* [WHAT YOU HAVE TO DO]: The reply should contain every entry below exactly as written, with no images.

*** Opening RECORD SET ***

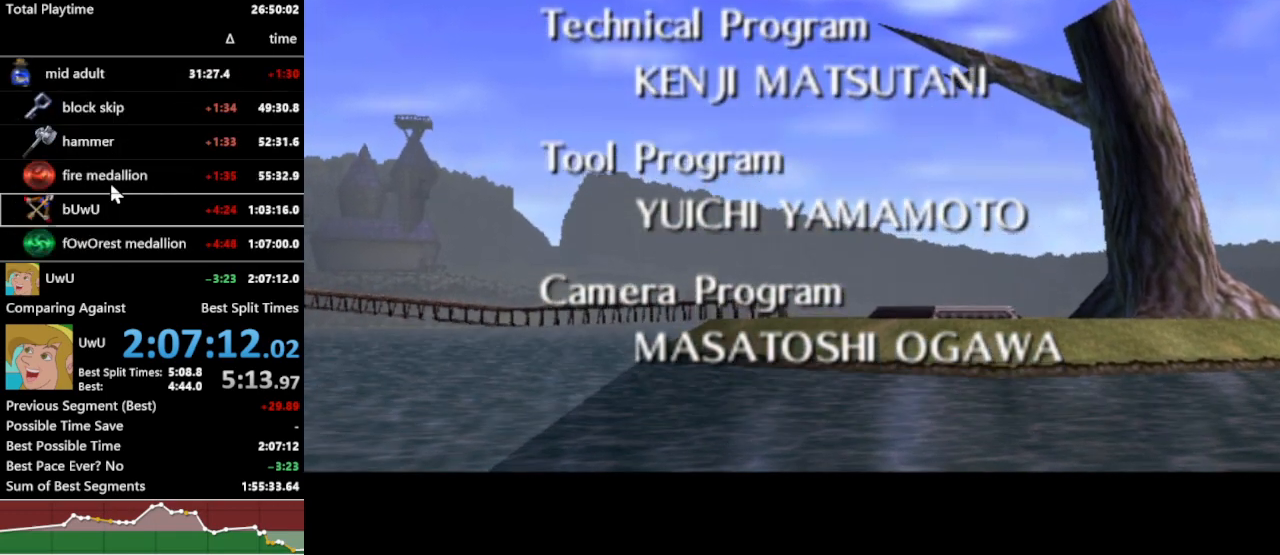
{"buttons": ["R1"], "left_stick": "center", "right_stick": "center", "events": []}
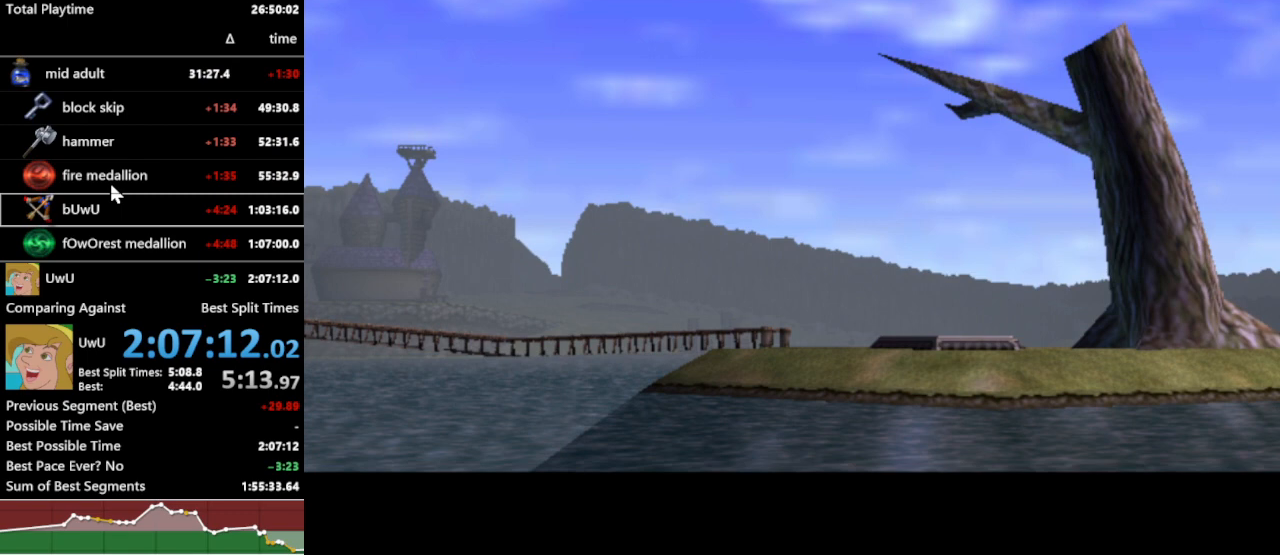
{"buttons": ["R1"], "left_stick": "center", "right_stick": "center", "events": []}
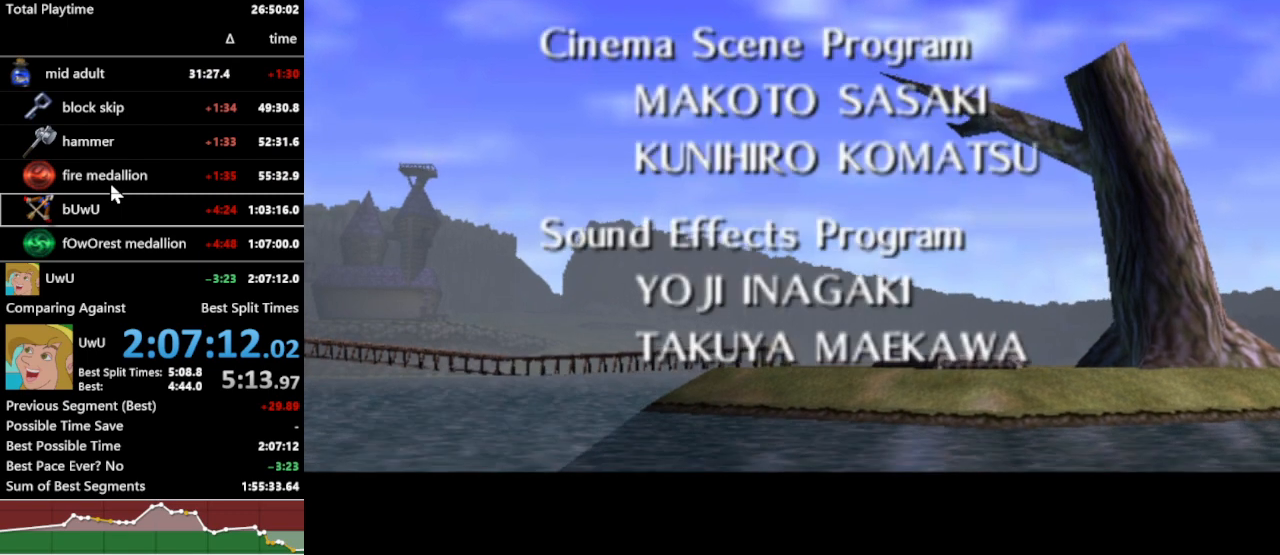
{"buttons": ["R1"], "left_stick": "center", "right_stick": "center", "events": []}
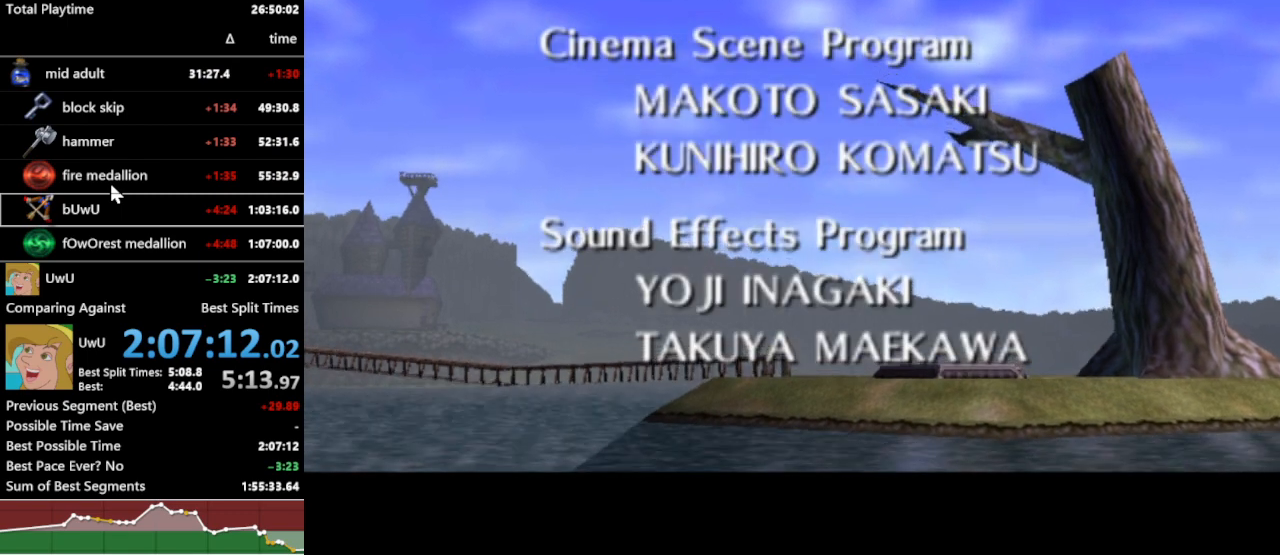
{"buttons": ["R1"], "left_stick": "center", "right_stick": "center", "events": []}
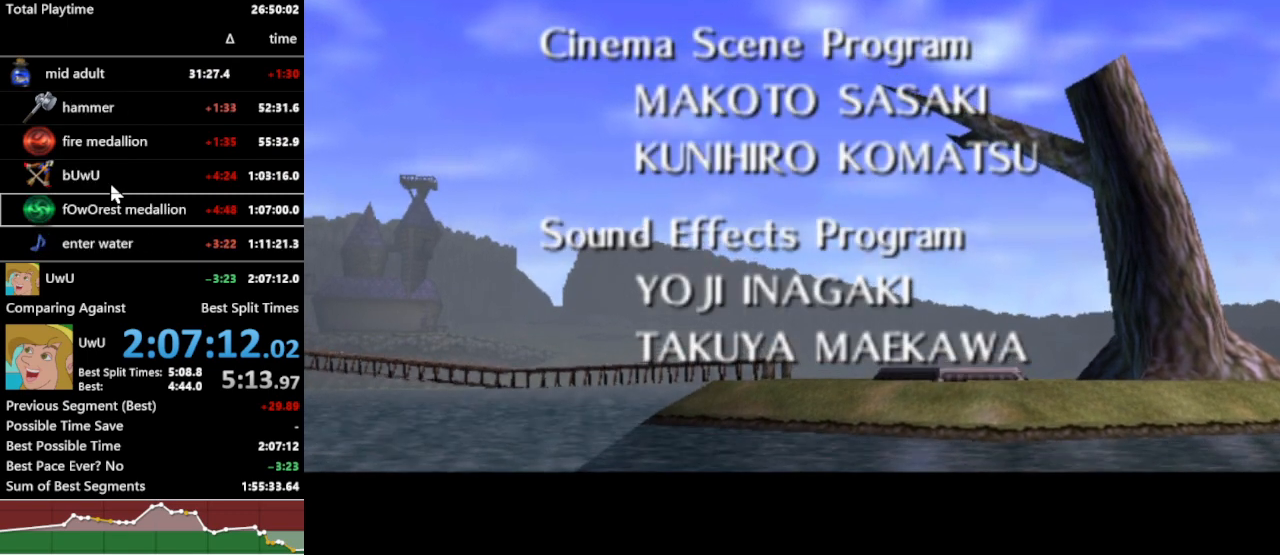
{"buttons": ["R1"], "left_stick": "center", "right_stick": "center", "events": []}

*** Closing RECORD SET ***

* [WRITTEN ANSWER]:
{"buttons": ["R1"], "left_stick": "center", "right_stick": "center", "events": []}
{"buttons": ["R1"], "left_stick": "center", "right_stick": "center", "events": []}
{"buttons": ["R1"], "left_stick": "center", "right_stick": "center", "events": []}
{"buttons": ["R1"], "left_stick": "center", "right_stick": "center", "events": []}
{"buttons": ["R1"], "left_stick": "center", "right_stick": "center", "events": []}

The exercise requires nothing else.